Close the door to mycotoxins to maximize the reproductive performance of sows and boars
1. Mycotoxins affect the reproductive performance of gilts, sows, and boars
Pigs are generally the most sensitive farm animals to mycotoxins. Among the different families of mycotoxins, zearalenone is the one that is responsible the most for reproductive disorders in swine. Zearalenone is produced by Fusarium fungi, which frequently contaminate maize, wheat, oats, and barley, mainly when they are growing at the crop stage. Zearalenone and its derivatives are estrogenic toxins, which means they can compete effectively for the specific binding sites of the oestrogen receptors. The oestrogenic syndrome in swine primarily affects the reproductive tract and mammary gland, and it induces infertility, vaginal and rectal prolapses, swollen vulvas and other breeding problems. Zearalenone can also cause pseudopregnancy in sows and gilts. It can cause a female to exhibit a normal standing heat but does not allow the animal to conceive or experience repeated oestrus every21 days. This leads to the producer assuming that the sow has settled. Mycotoxin can also induce early puberty in gilts, although the affected gilts will continue to have heats but they will be infertile and without ovulation. Zearalenone has also been known to cause the oestrus period to last up to 80 days in some cases, when the sows have been fed low levels of the mycotoxin.
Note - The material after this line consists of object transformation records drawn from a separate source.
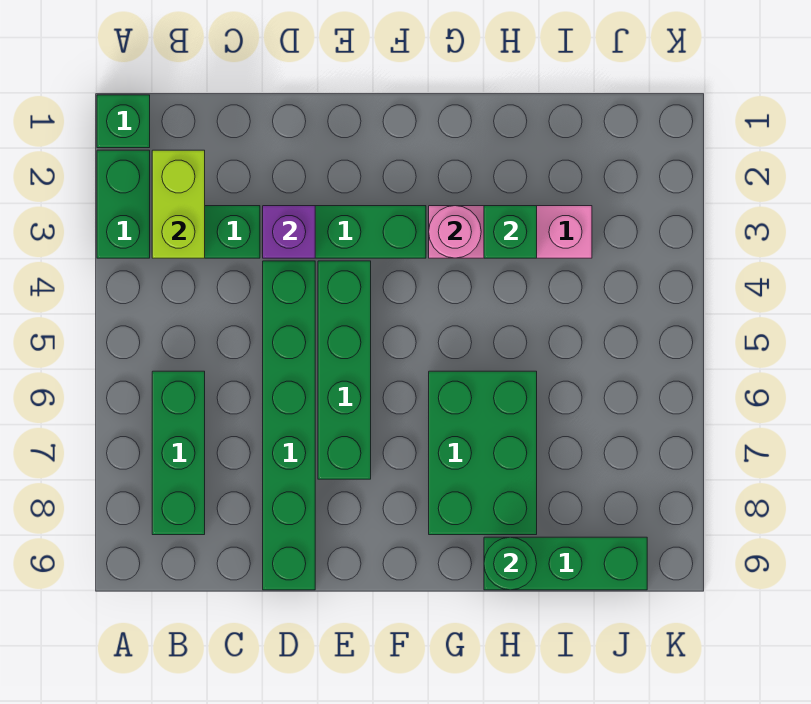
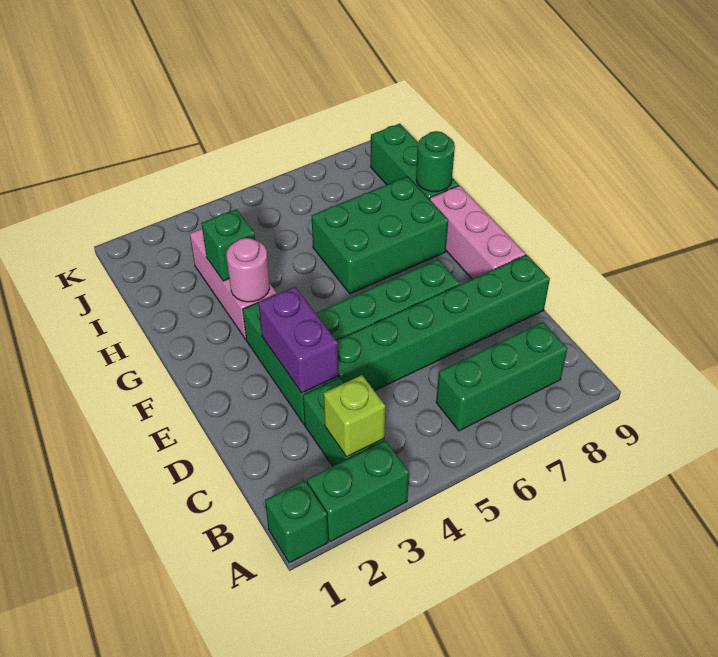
lime 1x2 brick [152,150,205,258] -> lime 1x1 brick [323,375,385,457]
purple 1x1 brick [263,206,315,258] -> purple 1x2 brick [258,287,338,393]
none -> pink 1x3 brick [430,185,526,279]

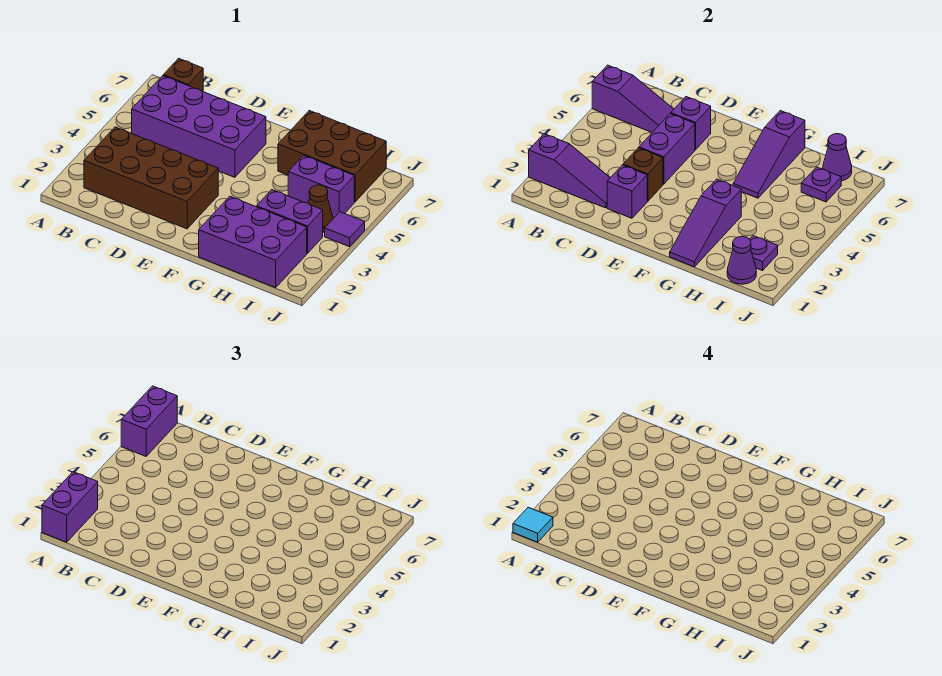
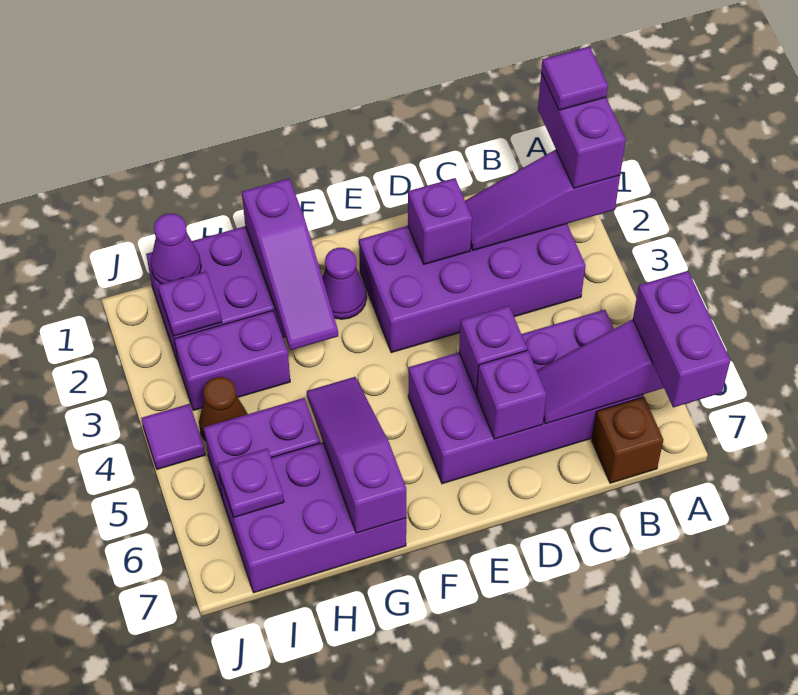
cyan 1x1 tile [513,507,553,542] -> purple 1x1 tile [541,46,608,110]
brown 2x4 brick [84,127,218,229] -> purple 2x4 brick [359,224,585,353]
brown 1x1 brick [623,148,663,201] -> none
purple 1x2 brick [639,114,695,184] -> purple 1x1 brick [459,306,527,394]
purple 1x3 slope [670,179,741,267] -> purple 1x3 slope turned to [242,179,338,350]
brown 2x3 brick [278,111,386,202] -> purple 2x3 brick [219,442,406,593]
purple 1x1 cone [823,134,852,181] -> purple 1x1 cone moved to [322,248,366,319]

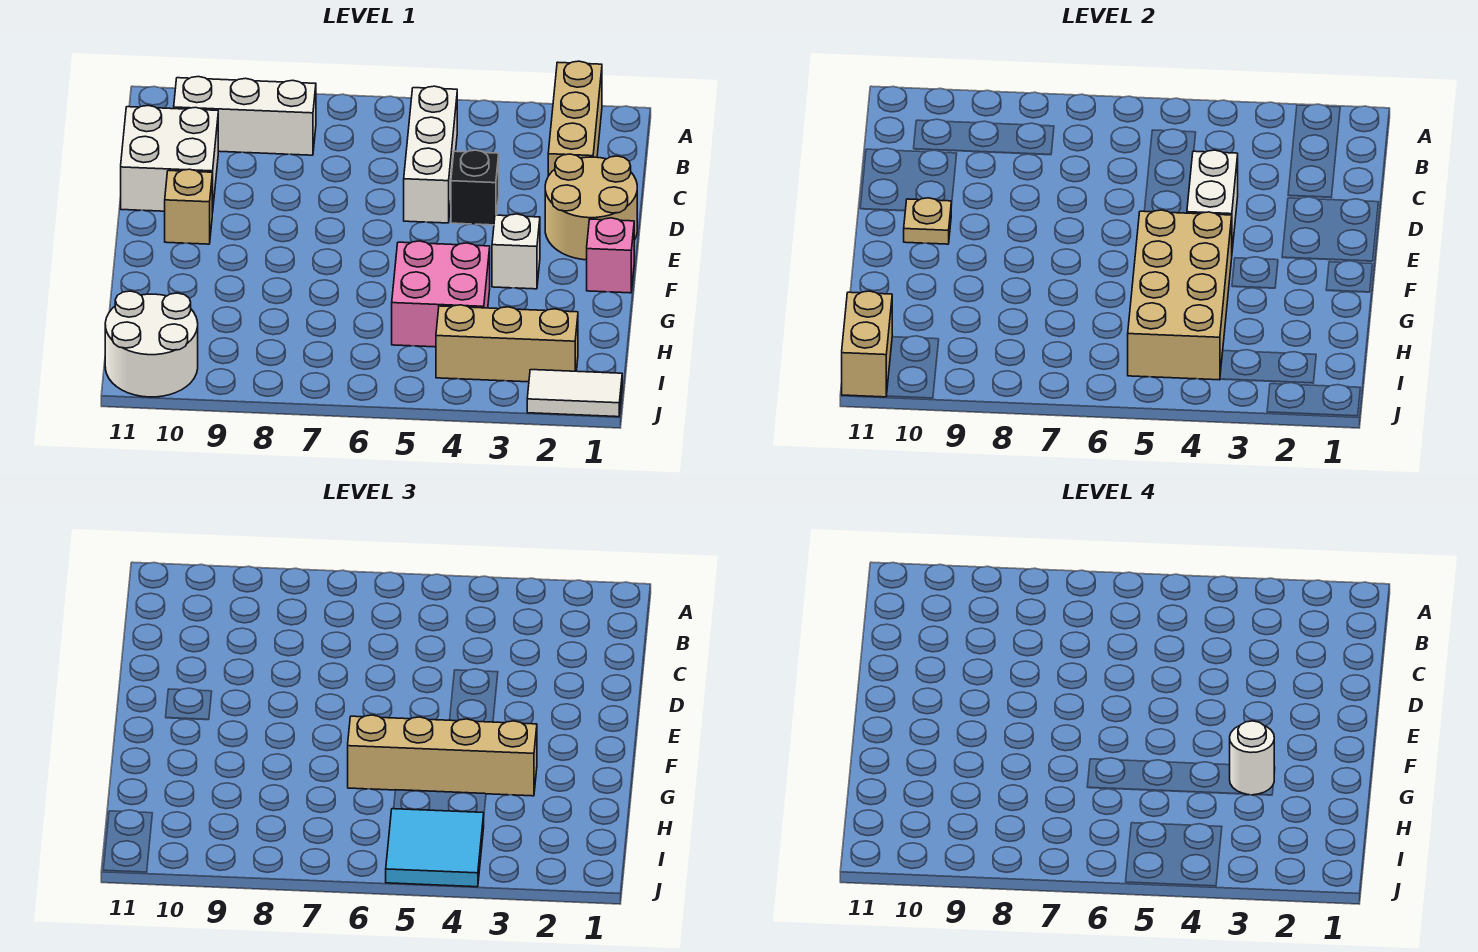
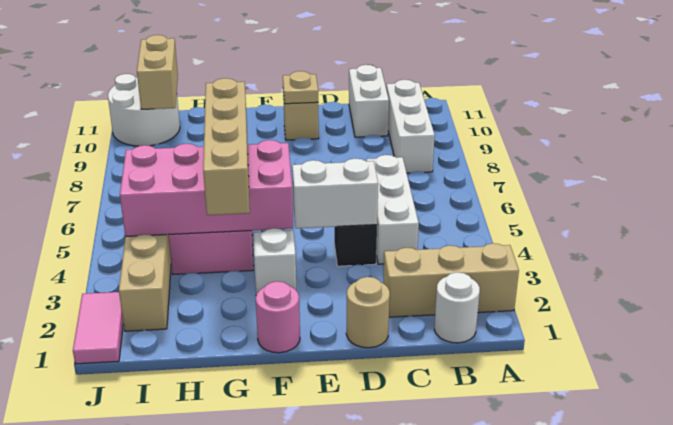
white 1x3 brick [404,86,457,223] -> white 1x3 brick turned to [366,155,419,264]
white 2x2 brick [121,106,218,213] -> white 1x2 brick [349,65,389,137]
tan 2x2 round brick [545,154,637,260] -> tan 1x1 round brick [346,277,390,348]
pink 1x1 brick [587,218,634,293] -> pink 1x1 round brick [256,281,300,353]
tan 2x4 brick [1128,210,1232,380] -> pink 2x4 brick [120,140,293,237]
white 1x1 round brick [1230,721,1274,795] -> white 1x1 round brick moved to [434,272,480,343]
cyan 2x2 tile [386,809,484,887] -> none
tan 1x2 brick [842,291,892,397] -> tan 1x2 brick turned to [137,35,178,109]
white 1x2 tile [527,370,622,417] -> pink 1x2 tile [73,292,123,364]

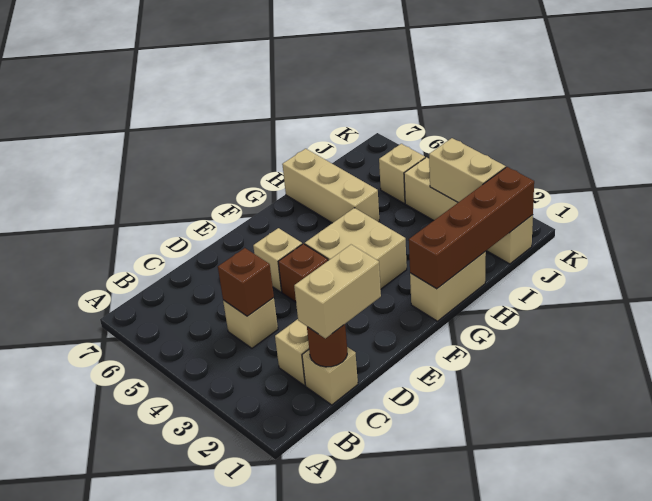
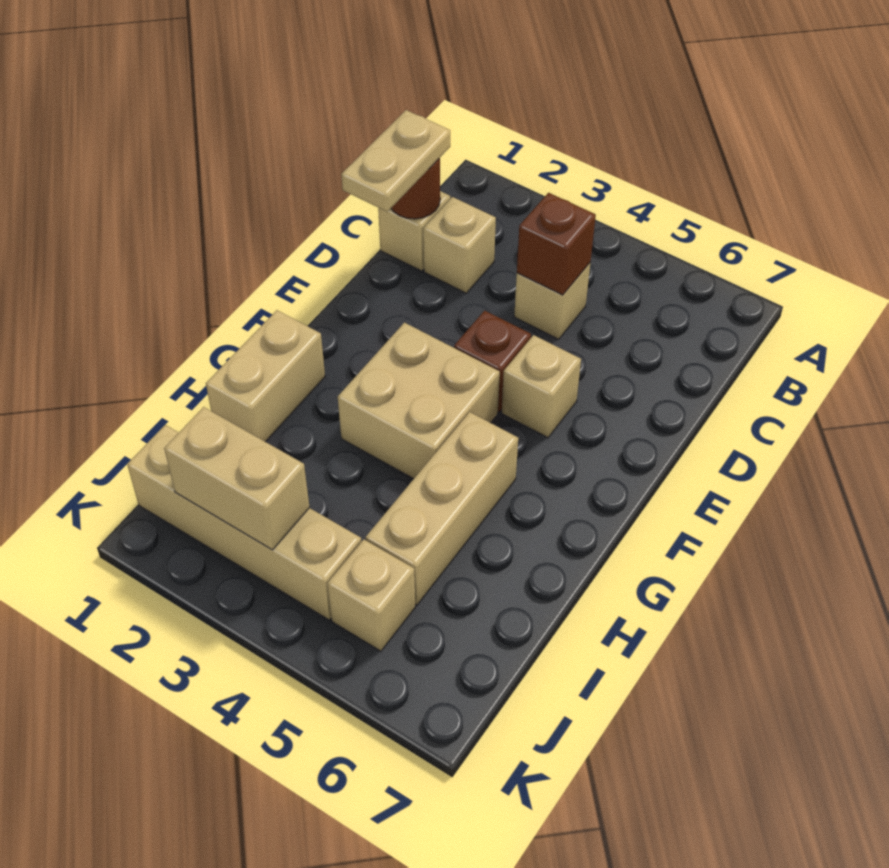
tan 1x2 brick [294,245,381,338] -> tan 1x2 plate [341,110,450,212]
brown 1x4 brick [409,167,534,289] -> none
tan 1x3 brick [282,149,379,223] -> tan 1x3 brick turned to [366,412,518,605]

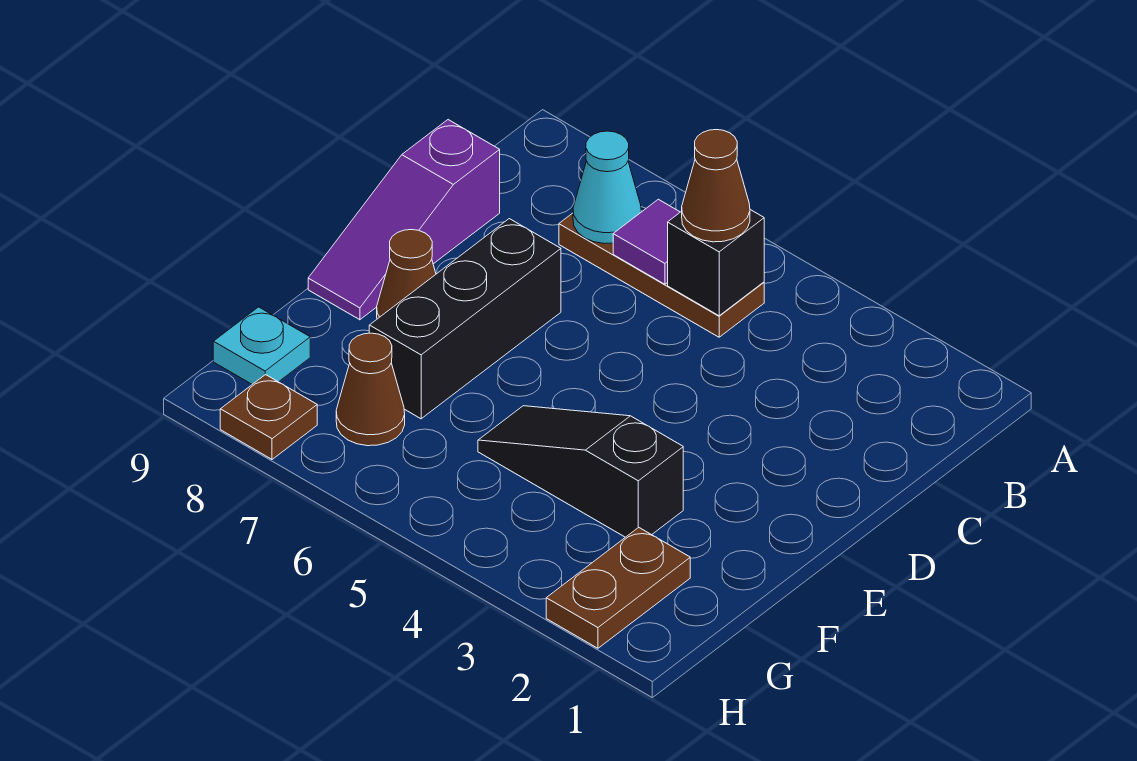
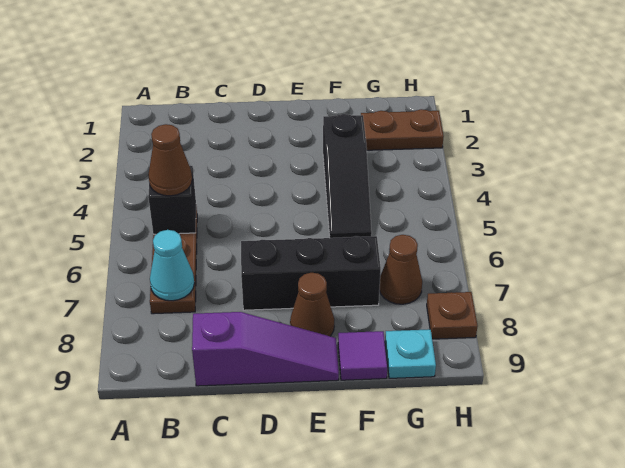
purple 1x1 tile [613,199,680,284] -> purple 1x1 tile moved to [338,331,388,380]

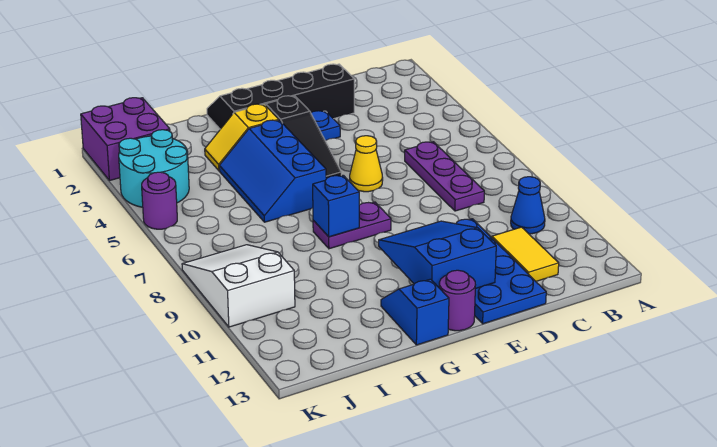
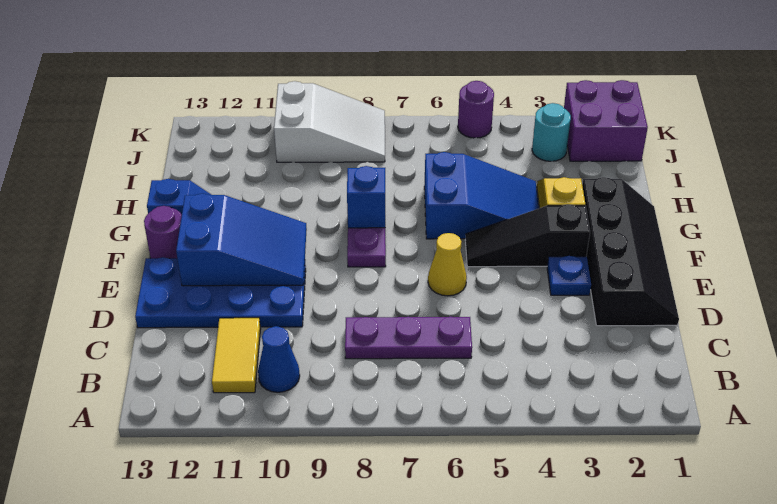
yellow 1x2 tile [492,227,559,281] -> yellow 1x2 tile turned to [212,318,261,393]
blue 2x3 slope [219,120,326,222] -> blue 2x3 slope turned to [424,152,539,239]
cyan 2x2 round brick [119,130,189,207] -> cyan 1x1 round brick [532,103,571,161]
Zearalenone intoxication in boars can lead to enlarged mammae, and atrophied testes, and their semen quality and quantity may also be affected.
ZEA is rapidly and well absorbed after oral administration (80-85%), and there is an important entero-hepatic cycle effect on the fate of ZEA. The particularly high sensitivity of swine to ZEA is partly related to the fact that swine convert ZEA into α-zearalenol, which is a more estrogenically active molecule than its parent compound.